The March U.S. dollar index is firmer early today on short
covering. Slow stochastics for the dollar index are bullish
early today. The dollar index finds shorter-term technical
resistance at 81.000 and then at 81.100. Shorter-term
support is seen at the overnight low of 80.570 and then at
80.500. Wyckoff's Intra Day Market Rating: 5.5

NYMEX CRUDE OIL

March Nymex crude oil prices are higher early today and hit
a six-week high overnight. Bulls have upside near-term
technical momentum. A steep four-week-old uptrend is in
place on the daily bar chart.
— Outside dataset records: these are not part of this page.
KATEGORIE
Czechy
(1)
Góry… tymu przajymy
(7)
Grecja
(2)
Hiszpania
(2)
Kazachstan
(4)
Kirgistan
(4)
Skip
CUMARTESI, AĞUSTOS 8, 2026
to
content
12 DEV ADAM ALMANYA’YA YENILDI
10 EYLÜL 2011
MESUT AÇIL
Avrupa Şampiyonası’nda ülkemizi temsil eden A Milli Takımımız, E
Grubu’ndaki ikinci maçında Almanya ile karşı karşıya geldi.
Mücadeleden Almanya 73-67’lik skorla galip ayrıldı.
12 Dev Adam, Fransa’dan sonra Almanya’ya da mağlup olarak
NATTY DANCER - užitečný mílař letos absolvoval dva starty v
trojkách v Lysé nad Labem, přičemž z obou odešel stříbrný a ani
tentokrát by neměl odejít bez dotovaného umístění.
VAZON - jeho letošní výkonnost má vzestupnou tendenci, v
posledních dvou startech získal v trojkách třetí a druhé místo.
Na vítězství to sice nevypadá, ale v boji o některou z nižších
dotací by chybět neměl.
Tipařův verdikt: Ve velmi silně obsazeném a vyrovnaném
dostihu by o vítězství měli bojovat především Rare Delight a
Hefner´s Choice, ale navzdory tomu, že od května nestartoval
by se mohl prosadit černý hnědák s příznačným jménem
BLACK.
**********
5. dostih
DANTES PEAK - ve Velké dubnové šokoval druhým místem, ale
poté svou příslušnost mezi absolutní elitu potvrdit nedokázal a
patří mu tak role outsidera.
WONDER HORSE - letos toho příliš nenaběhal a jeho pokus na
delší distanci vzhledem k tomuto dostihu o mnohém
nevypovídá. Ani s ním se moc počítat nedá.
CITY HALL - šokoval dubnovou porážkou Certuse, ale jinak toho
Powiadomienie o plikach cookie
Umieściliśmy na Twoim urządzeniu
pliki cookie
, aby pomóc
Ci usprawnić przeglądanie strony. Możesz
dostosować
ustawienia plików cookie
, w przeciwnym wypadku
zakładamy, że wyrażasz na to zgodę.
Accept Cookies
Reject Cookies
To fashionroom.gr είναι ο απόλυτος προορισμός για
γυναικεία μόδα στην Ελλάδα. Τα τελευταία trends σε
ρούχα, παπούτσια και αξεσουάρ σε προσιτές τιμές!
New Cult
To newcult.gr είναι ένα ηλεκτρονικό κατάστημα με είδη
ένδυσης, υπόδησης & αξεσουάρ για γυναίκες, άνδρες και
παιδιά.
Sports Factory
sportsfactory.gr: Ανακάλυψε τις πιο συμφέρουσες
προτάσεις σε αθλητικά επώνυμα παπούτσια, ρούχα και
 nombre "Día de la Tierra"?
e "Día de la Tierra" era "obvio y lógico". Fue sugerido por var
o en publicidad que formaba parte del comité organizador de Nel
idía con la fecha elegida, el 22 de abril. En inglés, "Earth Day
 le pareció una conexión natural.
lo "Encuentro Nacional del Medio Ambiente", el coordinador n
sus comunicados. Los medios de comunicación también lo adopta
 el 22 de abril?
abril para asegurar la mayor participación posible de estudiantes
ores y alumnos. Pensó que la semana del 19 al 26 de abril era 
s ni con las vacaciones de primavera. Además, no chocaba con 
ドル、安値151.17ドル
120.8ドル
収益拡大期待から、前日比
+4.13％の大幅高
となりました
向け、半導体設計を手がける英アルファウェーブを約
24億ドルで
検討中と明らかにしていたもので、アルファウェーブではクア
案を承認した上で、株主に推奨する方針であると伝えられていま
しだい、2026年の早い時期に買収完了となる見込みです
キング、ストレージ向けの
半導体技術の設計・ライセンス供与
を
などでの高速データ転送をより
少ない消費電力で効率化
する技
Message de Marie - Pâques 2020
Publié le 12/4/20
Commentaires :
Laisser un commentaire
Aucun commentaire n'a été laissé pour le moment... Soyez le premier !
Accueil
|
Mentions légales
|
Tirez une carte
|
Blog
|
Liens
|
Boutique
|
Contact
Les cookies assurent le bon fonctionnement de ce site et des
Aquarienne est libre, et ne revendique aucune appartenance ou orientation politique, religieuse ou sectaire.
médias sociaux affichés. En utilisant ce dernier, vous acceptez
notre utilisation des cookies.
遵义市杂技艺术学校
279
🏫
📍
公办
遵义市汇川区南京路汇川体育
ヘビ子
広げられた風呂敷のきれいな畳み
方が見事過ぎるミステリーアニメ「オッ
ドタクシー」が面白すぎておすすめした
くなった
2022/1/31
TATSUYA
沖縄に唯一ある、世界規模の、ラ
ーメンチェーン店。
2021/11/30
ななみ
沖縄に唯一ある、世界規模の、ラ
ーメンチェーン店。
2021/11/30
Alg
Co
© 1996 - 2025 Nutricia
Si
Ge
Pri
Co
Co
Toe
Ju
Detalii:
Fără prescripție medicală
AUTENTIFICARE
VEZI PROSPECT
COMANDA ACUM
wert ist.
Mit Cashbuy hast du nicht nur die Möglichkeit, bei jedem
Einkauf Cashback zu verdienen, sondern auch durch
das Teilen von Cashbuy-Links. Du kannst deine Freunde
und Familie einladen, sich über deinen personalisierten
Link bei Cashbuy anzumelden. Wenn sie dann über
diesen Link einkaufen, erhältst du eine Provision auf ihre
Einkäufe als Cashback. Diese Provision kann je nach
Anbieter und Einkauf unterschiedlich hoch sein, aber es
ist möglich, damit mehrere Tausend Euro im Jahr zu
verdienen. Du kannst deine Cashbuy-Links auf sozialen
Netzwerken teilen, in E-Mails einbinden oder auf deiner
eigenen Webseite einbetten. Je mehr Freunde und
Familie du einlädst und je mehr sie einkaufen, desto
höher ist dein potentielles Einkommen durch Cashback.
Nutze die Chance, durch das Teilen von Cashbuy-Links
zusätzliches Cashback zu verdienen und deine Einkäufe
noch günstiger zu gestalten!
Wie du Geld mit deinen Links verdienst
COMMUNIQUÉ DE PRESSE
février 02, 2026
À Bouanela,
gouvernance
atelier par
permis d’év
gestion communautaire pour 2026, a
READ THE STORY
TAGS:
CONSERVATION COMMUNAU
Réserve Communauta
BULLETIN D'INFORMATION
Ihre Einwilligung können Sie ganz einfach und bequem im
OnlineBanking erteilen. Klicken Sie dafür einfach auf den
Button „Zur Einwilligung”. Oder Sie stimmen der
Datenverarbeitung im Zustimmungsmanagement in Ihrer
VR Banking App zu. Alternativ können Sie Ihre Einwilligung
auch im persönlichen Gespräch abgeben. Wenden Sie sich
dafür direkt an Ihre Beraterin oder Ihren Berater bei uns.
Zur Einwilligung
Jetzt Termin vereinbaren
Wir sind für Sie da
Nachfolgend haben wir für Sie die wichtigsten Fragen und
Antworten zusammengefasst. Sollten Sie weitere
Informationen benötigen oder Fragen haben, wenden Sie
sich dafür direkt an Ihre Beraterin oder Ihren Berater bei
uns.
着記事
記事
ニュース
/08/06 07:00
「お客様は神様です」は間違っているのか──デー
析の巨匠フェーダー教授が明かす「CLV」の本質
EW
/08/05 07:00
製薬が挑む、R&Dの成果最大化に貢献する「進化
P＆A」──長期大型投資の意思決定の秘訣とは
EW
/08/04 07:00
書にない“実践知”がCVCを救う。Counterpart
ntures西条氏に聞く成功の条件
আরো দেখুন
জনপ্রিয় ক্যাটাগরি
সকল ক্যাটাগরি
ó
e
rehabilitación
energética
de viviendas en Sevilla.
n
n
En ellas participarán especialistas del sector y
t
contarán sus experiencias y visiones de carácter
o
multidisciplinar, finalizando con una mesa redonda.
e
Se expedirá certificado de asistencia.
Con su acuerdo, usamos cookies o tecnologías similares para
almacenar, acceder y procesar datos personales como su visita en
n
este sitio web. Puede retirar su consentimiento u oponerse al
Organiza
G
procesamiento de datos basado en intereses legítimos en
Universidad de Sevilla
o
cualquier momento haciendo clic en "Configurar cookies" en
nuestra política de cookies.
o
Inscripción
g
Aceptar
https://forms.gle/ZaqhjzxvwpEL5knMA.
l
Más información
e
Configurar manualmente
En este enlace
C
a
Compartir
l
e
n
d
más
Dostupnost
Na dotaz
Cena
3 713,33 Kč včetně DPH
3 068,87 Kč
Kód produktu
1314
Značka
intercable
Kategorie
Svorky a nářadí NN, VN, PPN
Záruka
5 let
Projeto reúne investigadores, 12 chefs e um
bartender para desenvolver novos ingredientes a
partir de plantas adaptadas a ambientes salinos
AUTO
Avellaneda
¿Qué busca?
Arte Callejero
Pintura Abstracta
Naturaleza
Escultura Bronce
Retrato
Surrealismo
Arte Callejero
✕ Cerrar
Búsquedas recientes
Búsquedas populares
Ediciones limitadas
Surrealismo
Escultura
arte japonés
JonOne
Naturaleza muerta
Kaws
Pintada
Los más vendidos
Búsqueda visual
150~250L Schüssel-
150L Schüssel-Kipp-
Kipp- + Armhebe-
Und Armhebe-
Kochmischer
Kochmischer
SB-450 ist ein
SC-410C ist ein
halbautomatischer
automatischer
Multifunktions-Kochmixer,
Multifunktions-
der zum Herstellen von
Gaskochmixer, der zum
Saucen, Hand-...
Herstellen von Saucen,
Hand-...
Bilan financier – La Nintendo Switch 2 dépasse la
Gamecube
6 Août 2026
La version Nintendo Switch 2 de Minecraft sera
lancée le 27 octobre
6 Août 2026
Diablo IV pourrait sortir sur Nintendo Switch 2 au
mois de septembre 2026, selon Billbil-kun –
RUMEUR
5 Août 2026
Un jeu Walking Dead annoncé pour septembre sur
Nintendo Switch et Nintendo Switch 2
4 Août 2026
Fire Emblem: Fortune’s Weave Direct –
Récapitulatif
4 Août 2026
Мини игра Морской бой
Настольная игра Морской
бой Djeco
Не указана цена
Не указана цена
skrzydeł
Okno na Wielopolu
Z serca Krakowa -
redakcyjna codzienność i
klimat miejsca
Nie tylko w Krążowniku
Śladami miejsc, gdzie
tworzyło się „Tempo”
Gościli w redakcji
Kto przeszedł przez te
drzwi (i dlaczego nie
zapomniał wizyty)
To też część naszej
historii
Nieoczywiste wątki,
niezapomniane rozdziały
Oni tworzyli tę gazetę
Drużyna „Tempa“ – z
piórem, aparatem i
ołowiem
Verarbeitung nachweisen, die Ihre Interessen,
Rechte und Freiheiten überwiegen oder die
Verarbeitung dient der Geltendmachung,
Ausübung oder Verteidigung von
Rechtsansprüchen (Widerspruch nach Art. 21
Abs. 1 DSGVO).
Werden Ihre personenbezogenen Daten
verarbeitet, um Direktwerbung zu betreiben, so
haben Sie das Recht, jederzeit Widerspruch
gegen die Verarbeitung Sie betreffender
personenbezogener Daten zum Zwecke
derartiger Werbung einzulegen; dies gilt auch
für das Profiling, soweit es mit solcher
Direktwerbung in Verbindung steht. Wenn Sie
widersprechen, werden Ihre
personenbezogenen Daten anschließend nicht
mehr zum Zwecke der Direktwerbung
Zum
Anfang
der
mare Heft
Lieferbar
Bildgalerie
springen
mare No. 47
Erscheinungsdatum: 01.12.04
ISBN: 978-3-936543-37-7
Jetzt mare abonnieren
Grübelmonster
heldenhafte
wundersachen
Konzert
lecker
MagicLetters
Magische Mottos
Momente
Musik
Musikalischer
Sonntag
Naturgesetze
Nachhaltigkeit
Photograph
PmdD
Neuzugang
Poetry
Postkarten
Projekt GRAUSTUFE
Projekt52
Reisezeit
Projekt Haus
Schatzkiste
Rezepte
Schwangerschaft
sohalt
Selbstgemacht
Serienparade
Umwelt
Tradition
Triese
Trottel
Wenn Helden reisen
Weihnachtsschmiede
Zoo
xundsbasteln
In March Nymex crude, look for
buy stops to reside just above resistance at the December
high of $100.79 and then at $101.00. Look for sell stops
just below technical support at $100.00 and then at $99.50.
Wyckoff's Intra-Day Market Rating: 5.5

GRAINS

Markets were mixed but mostly weaker overnight. Traders are
focusing on demand for U.S. grains. There are still rumors
that China will cancel previously booked U.S. soybean
purchases, but no confirming news of such has surfaced this
week. The grain market bulls still have some upside near-
term technical momentum to suggest market bottoms are in
place for corn and wheat. The raw commodity market sector is
showing signs of a collective bottom being in place, and
that’s a bullish underlying factor for the grains.